– Жуть!
– Пожарники говорили, что очаг возгорания неделю назад удалось блокировать, но вот же, опять полезло.
– Пожарники! Сколько их там, этих пожарников?
– Засуха, вот все и горит!
– И ветер раздувает!
– Да еще разносит искры. И дороги асфальтовые не тормознут огонь, и каменные дома. Захватывает территорию.
– Шесть пожарных самолетов всего, мало!
– Власти три квартала эвакуировали.
– Вот черт, к нам лезет.
– Здесь, на городской застройке, остановится.
– А ведь уже дышать нечем!
Все начали кашлять. Ноам прижал к носу платок, чтобы не вдыхать летящий пепел.
А люди вокруг реагировали каждый по-своему. Кто прикасался к голубому камушку, берегущему от напасти, кто сжимал на счастье козью ножку, кто перебирал четки, кто крутил в руках заветный медальон, кто трогал хамсу, руку Фатимы.
Подкатила полицейская машина, полицейский выкрикнул в рупор распоряжения:
– Разойдитесь по домам. Закройте окна и двери. Наденьте тканевую маску. Следите, чтобы дети и старики двигались как можно меньше. Повторяю: разойдитесь по домам, закройте окна и двери…
Толпа нервно расходилась.
Ноам, кашляя и чихая, отправился к дому. В коридоре он прошел мимо кухни, где вдова Губрил лила расплавленный свинец в кастрюлю с кипящей водой. Варево потрескивало, журчало и дымилось, она произносила заклинание, отводящее беду и привлекающее удачу. Ноам проскользнул на цыпочках к себе. Чтобы защититься от отчаяния, Бейрут призывал потусторонние силы.

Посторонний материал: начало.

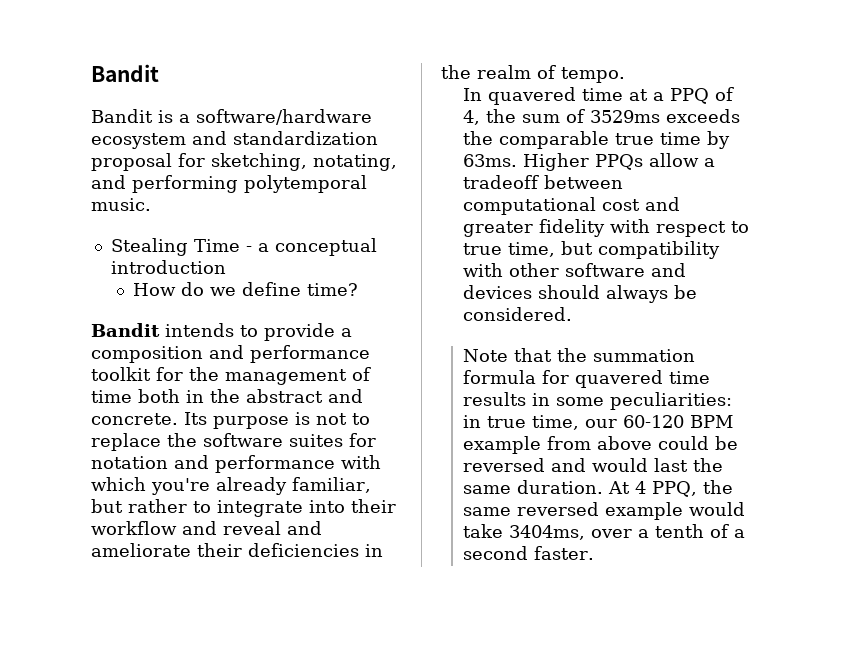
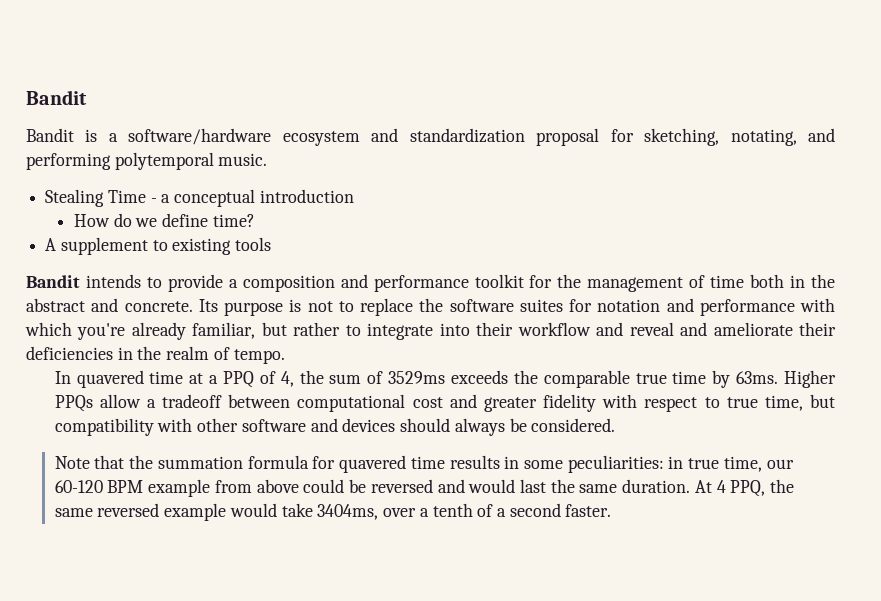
(359, 289) none -> [45,237,272,255] // A supplement to existing tools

Небо и море за балконным стеклом погасли; был полдень, но всю округу охватили сумерки.
И тогда его идея овладела им бесповоротно.
Ноам сел к письменному столу и приступил к делу.
Я родился несколько тысяч лет назад, в стране рек и ручьев, на берегу озера, ставшего морем.
Руководствуясь скромностью и благоразумием, мне хотелось бы никогда не писать этой фразы: она предает огласке судьбу, которую я держу в тайне. Со многими предосторожностями я поведал мою историю людям; я избегал их и лгал им; я бежал от них, странствовал, скитался, осваивал новые языки; я скрывался, замыкался, менял имена, гримировался, переодевался и наносил себе увечья; я старался остаться в тени, подолгу жил в пустыне, иногда я плакал. Все средства были хороши. Люди должны были забыть меня, потерять мой след. Чего я боялся? Моя долговечность неизбежно заинтересовала бы их, ведь люди всегда ищут бессмертия, на небе, под землей, на земле, в религии, в науке или в потомках; но мое – непостижимое – озлобило бы их. Подобные мне осознали бы, что они мне не подобны. Сначала удивились бы, потом разозлились бы на то, что я – это я, потом на себя, что они – это они. Мое чистосердечие – я в этом не сомневался – возбудило бы в них досаду, ревность, горечь и необузданные порывы – в общем, всякого рода неприятности. Я боялся последствий. Боялся за них, не за себя.